Thanks, I'll take a look at it and implement.

Just to be clear, I was just reporting findings to help correlate a known outage and boot experiences as feedback incase it was something you wanted to address. In no way am I expecting you to spend time working on it just for me ;) I greatly appreciate the driver you've made and I'm more than willing to continue to use it as-is for as long as needed. Knowing the quarks and dealing with them is helpful.

Thanks! Nick

vogelnr commented 1 year ago

After some digging I think I found an easier option. Modifying the weewx.conf and setting loop_on_init = True has the WeeWX service retry every 60 seconds on a hardware driver failure. The Userguide states for loop_on_init:

"Normally, if the hardware driver fails to load, WeeWX will exit. The assumption is that there is a configuration problem and so retries are useless. However, in some cases, drivers can fail to load for intermittent reasons, such as a network failure. In these cases, it may be useful to have WeeWX do a retry. Setting this option to 1 will cause WeeWX to keep retrying indefinitely."

While stumbling upon the loop_on_init I did see another driver for WeeWX specifically mention the loop_on_init incase of driver failure, WLLDriver.

I modified my weewx.conf, did a reboot and watched the syslog. As expected WeeWX displayed a failure but instead of exiting it gave a message "Mar 10 20:24:00 wx weewx[529] CRITICAL main: **** Waiting 60 seconds then retrying..." It was successful on the retry and WeeWX finished starting up once eth0 came online. I've snipped the syslog and included everything from when the failure happened to it succeeding so you can see the process.

In my opinion setting the option for loop_on_init = True is the answer for startup failures. I don't think this would resolve internet outages w/o the service restarting. I'm going to test that out by unplugging the network cable and letting it sit for 10 minutes before plugging it back in.

weewx-retry.txt

Nick

vogelnr commented 1 year ago

Confirming on network disconnect and reconnecting that it does cause weewx to crash and need a manual restart.

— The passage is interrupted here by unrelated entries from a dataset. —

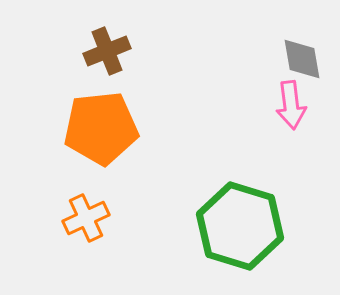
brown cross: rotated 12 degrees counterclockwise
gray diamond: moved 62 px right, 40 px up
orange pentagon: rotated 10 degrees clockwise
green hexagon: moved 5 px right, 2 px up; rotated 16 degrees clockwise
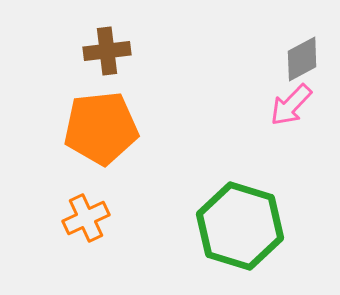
brown cross: rotated 15 degrees clockwise
gray diamond: rotated 72 degrees clockwise
pink arrow: rotated 51 degrees clockwise
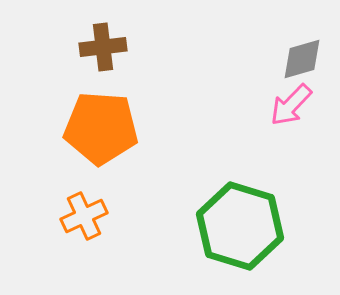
brown cross: moved 4 px left, 4 px up
gray diamond: rotated 12 degrees clockwise
orange pentagon: rotated 10 degrees clockwise
orange cross: moved 2 px left, 2 px up
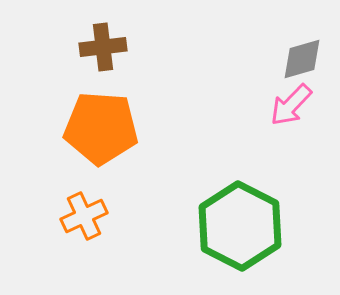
green hexagon: rotated 10 degrees clockwise
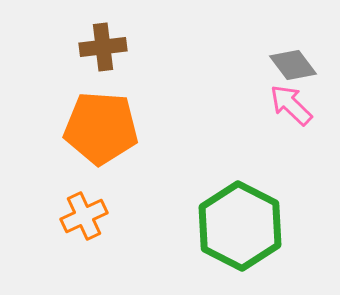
gray diamond: moved 9 px left, 6 px down; rotated 69 degrees clockwise
pink arrow: rotated 90 degrees clockwise
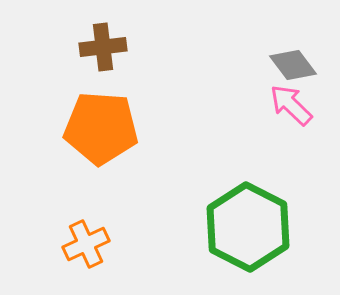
orange cross: moved 2 px right, 28 px down
green hexagon: moved 8 px right, 1 px down
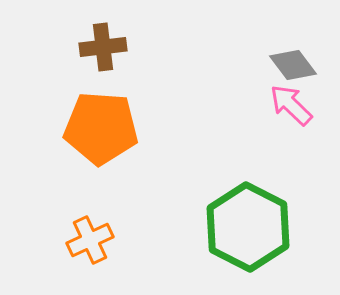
orange cross: moved 4 px right, 4 px up
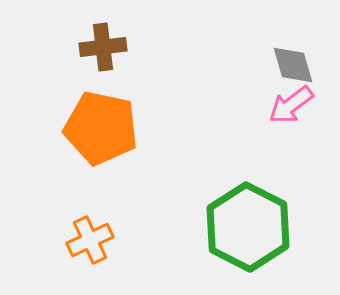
gray diamond: rotated 21 degrees clockwise
pink arrow: rotated 81 degrees counterclockwise
orange pentagon: rotated 8 degrees clockwise
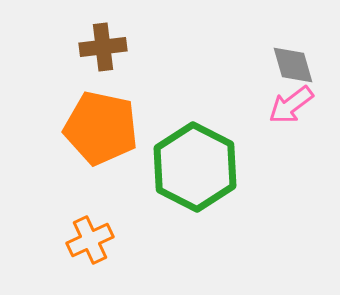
green hexagon: moved 53 px left, 60 px up
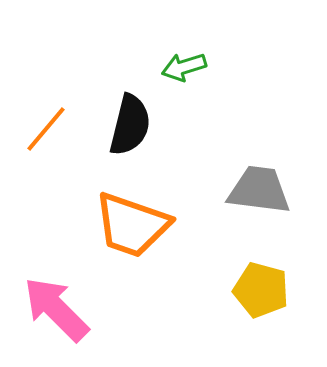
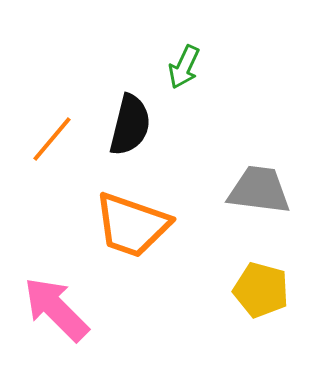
green arrow: rotated 48 degrees counterclockwise
orange line: moved 6 px right, 10 px down
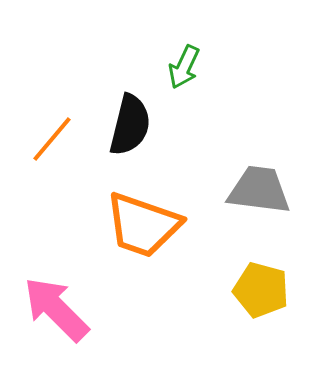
orange trapezoid: moved 11 px right
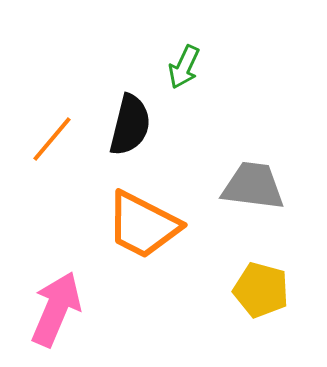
gray trapezoid: moved 6 px left, 4 px up
orange trapezoid: rotated 8 degrees clockwise
pink arrow: rotated 68 degrees clockwise
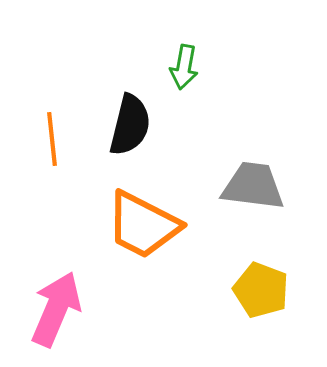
green arrow: rotated 15 degrees counterclockwise
orange line: rotated 46 degrees counterclockwise
yellow pentagon: rotated 6 degrees clockwise
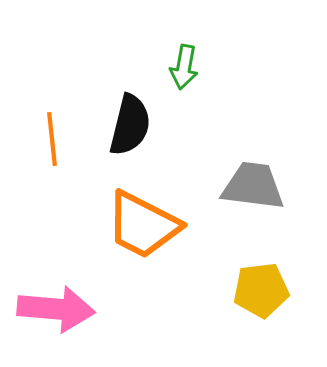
yellow pentagon: rotated 28 degrees counterclockwise
pink arrow: rotated 72 degrees clockwise
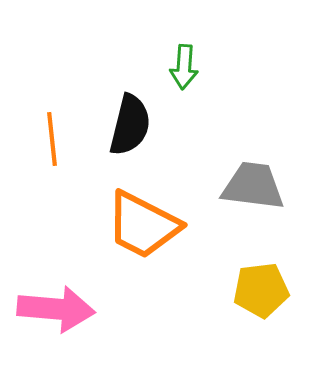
green arrow: rotated 6 degrees counterclockwise
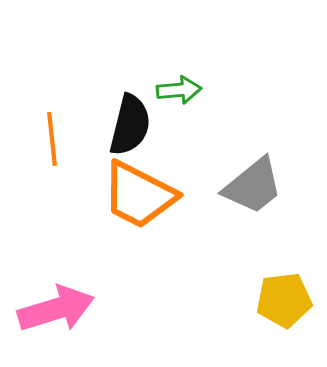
green arrow: moved 5 px left, 23 px down; rotated 99 degrees counterclockwise
gray trapezoid: rotated 134 degrees clockwise
orange trapezoid: moved 4 px left, 30 px up
yellow pentagon: moved 23 px right, 10 px down
pink arrow: rotated 22 degrees counterclockwise
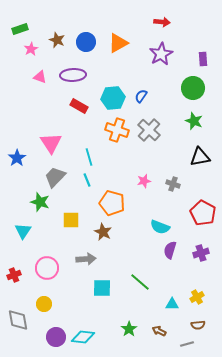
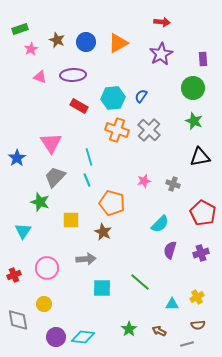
cyan semicircle at (160, 227): moved 3 px up; rotated 66 degrees counterclockwise
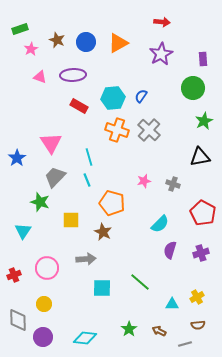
green star at (194, 121): moved 10 px right; rotated 24 degrees clockwise
gray diamond at (18, 320): rotated 10 degrees clockwise
purple circle at (56, 337): moved 13 px left
cyan diamond at (83, 337): moved 2 px right, 1 px down
gray line at (187, 344): moved 2 px left
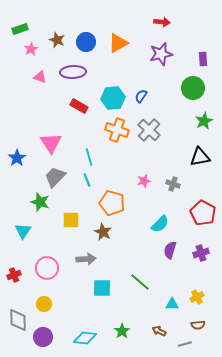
purple star at (161, 54): rotated 15 degrees clockwise
purple ellipse at (73, 75): moved 3 px up
green star at (129, 329): moved 7 px left, 2 px down
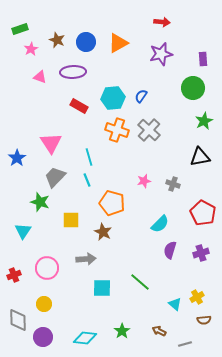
cyan triangle at (172, 304): moved 3 px right; rotated 40 degrees clockwise
brown semicircle at (198, 325): moved 6 px right, 5 px up
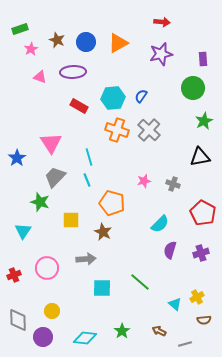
yellow circle at (44, 304): moved 8 px right, 7 px down
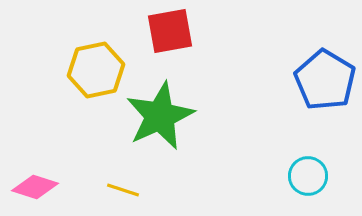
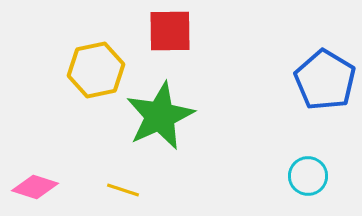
red square: rotated 9 degrees clockwise
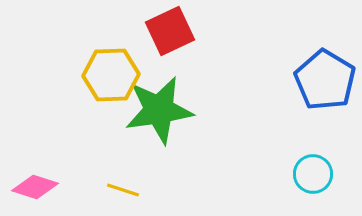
red square: rotated 24 degrees counterclockwise
yellow hexagon: moved 15 px right, 5 px down; rotated 10 degrees clockwise
green star: moved 1 px left, 6 px up; rotated 16 degrees clockwise
cyan circle: moved 5 px right, 2 px up
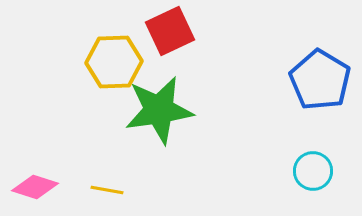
yellow hexagon: moved 3 px right, 13 px up
blue pentagon: moved 5 px left
cyan circle: moved 3 px up
yellow line: moved 16 px left; rotated 8 degrees counterclockwise
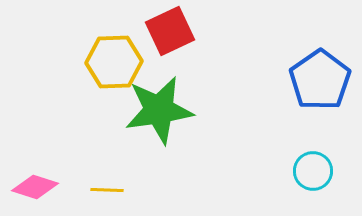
blue pentagon: rotated 6 degrees clockwise
yellow line: rotated 8 degrees counterclockwise
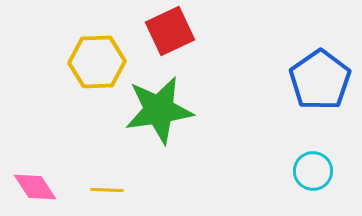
yellow hexagon: moved 17 px left
pink diamond: rotated 39 degrees clockwise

duvalljm commented 1 year ago

I too have encountered this issue on three occasions since setting up weewx and have a question. I can't tell from the last comment if setting loop_on_init = True resolves this. In my case, internet drops for several minutes or flaps several times over a period of a few minutes both of which caused weewx to fail. What I found interesting is the behavior once internet was back. If I just start weewx, it doesn't work. If I stop weewx, I get response that weewx is not running. However, if I stop and then start, it works every time. Does loop_on_init fix this?

livysdad27 commented 1 year ago

I recently had to deal with some internet downtimes. @vogelnr I found this article, implemented it and it seems to address the issue. https://github.com/weewx/weewx/wiki/systemd . I had to modify the startup script to call python3 explicitly and my ubuntu implementation puts the service in a slightly different location than the debian instructions. In the [Service] stanza you want a Restart on-failure . You can also find other options for systemd startup params that help. After converting mine to systemd and implementing that param basically any weewx crash/failure will reboot/restart eventually.

I still want to build in some retry code into the driver but the websocket library I use makes it a bit trycky.

@duvalljm you might also try the above. WRT your other question, I don't use loop_on_init. That question might be a better one for the weewx google group. I get a ton of help there.

livysdad27 commented 7 months ago

I added the retry code back in and in my most recent power failure (cable to the battery pack failed) the retry routine worked. In the course of this eventually weewx failed and the instructions WRT systemd referenced above worked as well. Considering this closed.